▶ **Supplied material**:

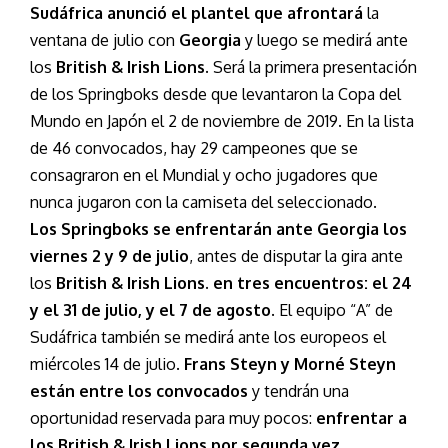
Sudáfrica anunció el plantel que afrontará
la
ventana de julio con
Georgia
y luego se medirá ante
los
British & Irish Lions.
Será la primera presentación
de los Springboks desde que levantaron la Copa del
Mundo en Japón el 2 de noviembre de 2019. En la lista
de 46 convocados, hay 29 campeones que se
consagraron en el Mundial y ocho jugadores que
nunca jugaron con la camiseta del seleccionado.
Los Springboks se enfrentarán ante Georgia los
viernes 2 y 9 de julio
, antes de disputar la gira ante
los
British & Irish Lions. en tres encuentros: el 24
y el 31 de julio, y el 7 de agosto
. El equipo “A” de
Sudáfrica también se medirá ante los europeos el
miércoles 14 de julio.
Frans Steyn y Morné Steyn
están entre los convocados
y tendrán una
oportunidad reservada para muy pocos:
enfrentar a
los British & Irish Lions por segunda vez.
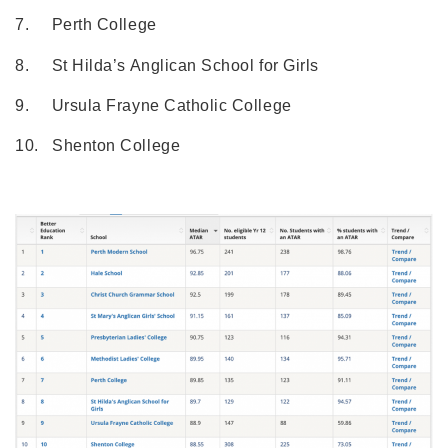
7. Perth College
8. St Hilda’s Anglican School for Girls
9. Ursula Frayne Catholic College
10. Shenton College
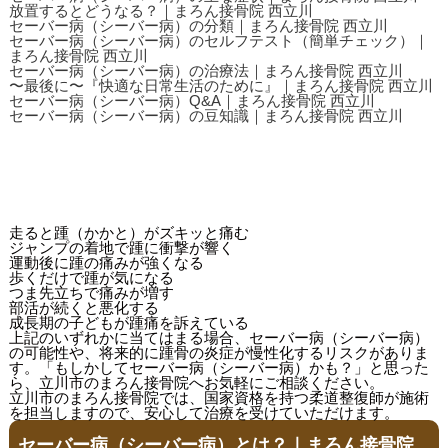
放置するとどうなる？｜まろん接骨院 西立川
セーバー病（シーバー病）の分類｜まろん接骨院 西立川
セーバー病（シーバー病）のセルフテスト（簡単チェック）｜
まろん接骨院 西立川
セーバー病（シーバー病）の治療法｜まろん接骨院 西立川
〜最後に〜『快適な日常生活のために』｜まろん接骨院 西立川
セーバー病（シーバー病）Q&A｜まろん接骨院 西立川
セーバー病（シーバー病）の豆知識｜まろん接骨院 西立川
走ると踵（かかと）がズキッと痛む
ジャンプの着地で踵に衝撃が響く
運動後に踵の痛みが強くなる
歩くだけで踵が気になる
つま先立ちで痛みが増す
部活が続くと悪化する
成長期の子どもが踵痛を訴えている
上記のいずれかに当てはまる場合、セーバー病（シーバー病）
の可能性や、将来的に踵骨の炎症が慢性化するリスクがありま
す。「もしかしてセーバー病（シーバー病）かも？」と思った
ら、立川市のまろん接骨院へお気軽にご相談ください。
立川市のまろん接骨院では、国家資格を持つ柔道整復師が施術
を担当しますので、安心して治療を受けていただけます。
セーバー病（シーバー病）とは？｜まろん接骨院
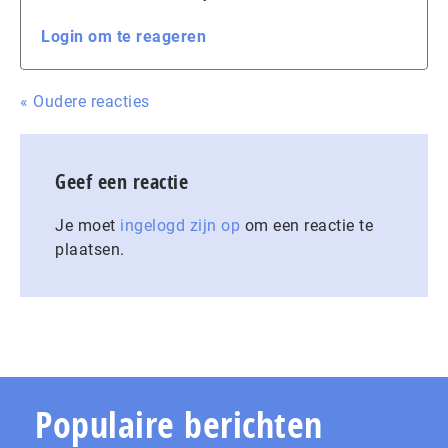
Login om te reageren
« Oudere reacties
Geef een reactie
Je moet
ingelogd zijn op
om een reactie te
plaatsen.
Populaire berichten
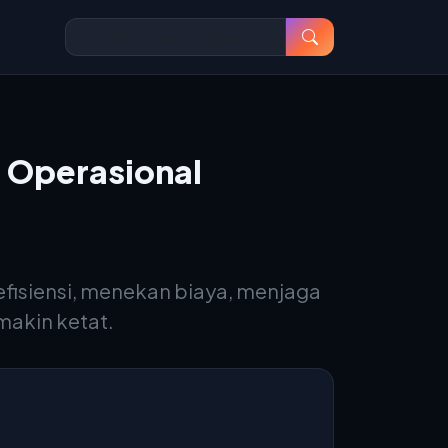
 Operasional
isiensi, menekan biaya, menjaga
akin ketat.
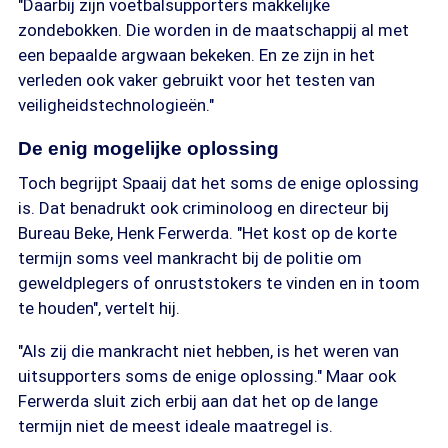
"Daarbij zijn voetbalsupporters makkelijke
zondebokken. Die worden in de maatschappij al met
een bepaalde argwaan bekeken. En ze zijn in het
verleden ook vaker gebruikt voor het testen van
veiligheidstechnologieën."
De enig mogelijke oplossing
Toch begrijpt Spaaij dat het soms de enige oplossing
is. Dat benadrukt ook criminoloog en directeur bij
Bureau Beke, Henk Ferwerda. "Het kost op de korte
termijn soms veel mankracht bij de politie om
geweldplegers of onruststokers te vinden en in toom
te houden", vertelt hij.
"Als zij die mankracht niet hebben, is het weren van
uitsupporters soms de enige oplossing." Maar ook
Ferwerda sluit zich erbij aan dat het op de lange
termijn niet de meest ideale maatregel is.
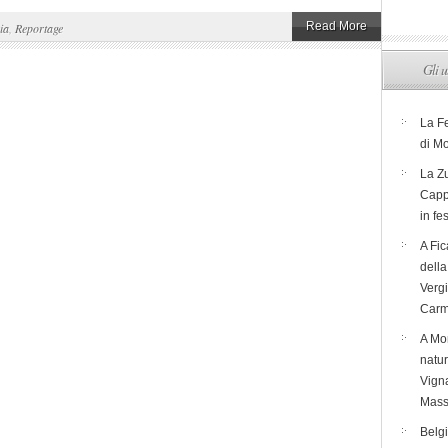
Read More
ia
,
Reportage
Gli u
La F
di M
La Zu
Capp
in fe
A Fic
dell
Verg
Carm
A Mon
natur
Vigna
Mass
Belg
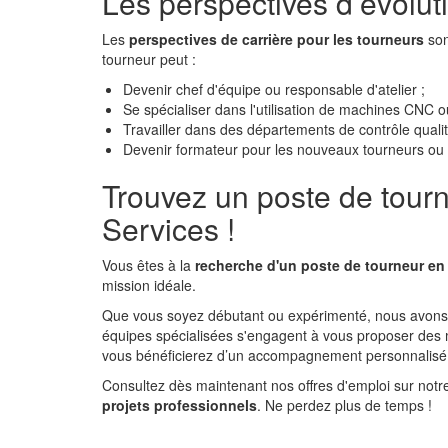
Les perspectives d’évolut
Les
perspectives de carrière pour les tourneurs
son
tourneur peut :
Devenir chef d'équipe ou responsable d'atelier ;
Se spécialiser dans l'utilisation de machines CNC 
Travailler dans des départements de contrôle qualit
Devenir formateur pour les nouveaux tourneurs ou
Trouvez un poste de tour
Services !
Vous êtes à la
recherche d'un poste de tourneur en 
mission idéale.
Que vous soyez débutant ou expérimenté, nous avons 
équipes spécialisées s'engagent à vous proposer des m
vous bénéficierez d’un accompagnement personnalisé t
Consultez dès maintenant nos offres d'emploi sur notr
projets professionnels
. Ne perdez plus de temps !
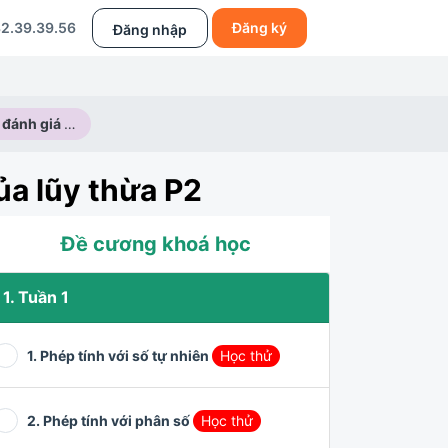
2.39.39.56
Đăng ký
Đăng nhập
Phương pháp đánh giá để tìm thành phần chưa biết của lũy thừa P2
ủa lũy thừa P2
Đề cương khoá học
1. Tuần 1
1. Phép tính với số tự nhiên
Học thử
2. Phép tính với phân số
Học thử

▶ **Try it**:
Without the pictures, copy out all the records above exactly.

▶ **Exercise solution**:
Sudáfrica anunció el plantel que afrontará
la
ventana de julio con
Georgia
y luego se medirá ante
los
British & Irish Lions.
Será la primera presentación
de los Springboks desde que levantaron la Copa del
Mundo en Japón el 2 de noviembre de 2019. En la lista
de 46 convocados, hay 29 campeones que se
consagraron en el Mundial y ocho jugadores que
nunca jugaron con la camiseta del seleccionado.
Los Springboks se enfrentarán ante Georgia los
viernes 2 y 9 de julio
, antes de disputar la gira ante
los
British & Irish Lions. en tres encuentros: el 24
y el 31 de julio, y el 7 de agosto
. El equipo “A” de
Sudáfrica también se medirá ante los europeos el
miércoles 14 de julio.
Frans Steyn y Morné Steyn
están entre los convocados
y tendrán una
oportunidad reservada para muy pocos:
enfrentar a
los British & Irish Lions por segunda vez.
7. Perth College
8. St Hilda’s Anglican School for Girls
9. Ursula Frayne Catholic College
10. Shenton College
放置するとどうなる？｜まろん接骨院 西立川
セーバー病（シーバー病）の分類｜まろん接骨院 西立川
セーバー病（シーバー病）のセルフテスト（簡単チェック）｜
まろん接骨院 西立川
セーバー病（シーバー病）の治療法｜まろん接骨院 西立川
〜最後に〜『快適な日常生活のために』｜まろん接骨院 西立川
セーバー病（シーバー病）Q&A｜まろん接骨院 西立川
セーバー病（シーバー病）の豆知識｜まろん接骨院 西立川
走ると踵（かかと）がズキッと痛む
ジャンプの着地で踵に衝撃が響く
運動後に踵の痛みが強くなる
歩くだけで踵が気になる
つま先立ちで痛みが増す
部活が続くと悪化する
成長期の子どもが踵痛を訴えている
上記のいずれかに当てはまる場合、セーバー病（シーバー病）
の可能性や、将来的に踵骨の炎症が慢性化するリスクがありま
す。「もしかしてセーバー病（シーバー病）かも？」と思った
ら、立川市のまろん接骨院へお気軽にご相談ください。
立川市のまろん接骨院では、国家資格を持つ柔道整復師が施術
を担当しますので、安心して治療を受けていただけます。
セーバー病（シーバー病）とは？｜まろん接骨院
Login om te reageren
« Oudere reacties
Geef een reactie
Je moet
ingelogd zijn op
om een reactie te
plaatsen.
Populaire berichten
 Operasional
isiensi, menekan biaya, menjaga
akin ketat.
"Daarbij zijn voetbalsupporters makkelijke
zondebokken. Die worden in de maatschappij al met
een bepaalde argwaan bekeken. En ze zijn in het
verleden ook vaker gebruikt voor het testen van
veiligheidstechnologieën."
De enig mogelijke oplossing
Toch begrijpt Spaaij dat het soms de enige oplossing
is. Dat benadrukt ook criminoloog en directeur bij
Bureau Beke, Henk Ferwerda. "Het kost op de korte
termijn soms veel mankracht bij de politie om
geweldplegers of onruststokers te vinden en in toom
te houden", vertelt hij.
"Als zij die mankracht niet hebben, is het weren van
uitsupporters soms de enige oplossing." Maar ook
Ferwerda sluit zich erbij aan dat het op de lange
termijn niet de meest ideale maatregel is.
Read More
ia
,
Reportage
Gli u
La F
di M
La Zu
Capp
in fe
A Fic
dell
Verg
Carm
A Mon
natur
Vigna
Mass
Belg
Les perspectives d’évolut
Les
perspectives de carrière pour les tourneurs
son
tourneur peut :
Devenir chef d'équipe ou responsable d'atelier ;
Se spécialiser dans l'utilisation de machines CNC 
Travailler dans des départements de contrôle qualit
Devenir formateur pour les nouveaux tourneurs ou
Trouvez un poste de tour
Services !
Vous êtes à la
recherche d'un poste de tourneur en 
mission idéale.
Que vous soyez débutant ou expérimenté, nous avons 
équipes spécialisées s'engagent à vous proposer des m
vous bénéficierez d’un accompagnement personnalisé t
Consultez dès maintenant nos offres d'emploi sur notr
projets professionnels
. Ne perdez plus de temps !
2.39.39.56
Đăng ký
Đăng nhập
Phương pháp đánh giá để tìm thành phần chưa biết của lũy thừa P2
ủa lũy thừa P2
Đề cương khoá học
1. Tuần 1
1. Phép tính với số tự nhiên
Học thử
2. Phép tính với phân số
Học thử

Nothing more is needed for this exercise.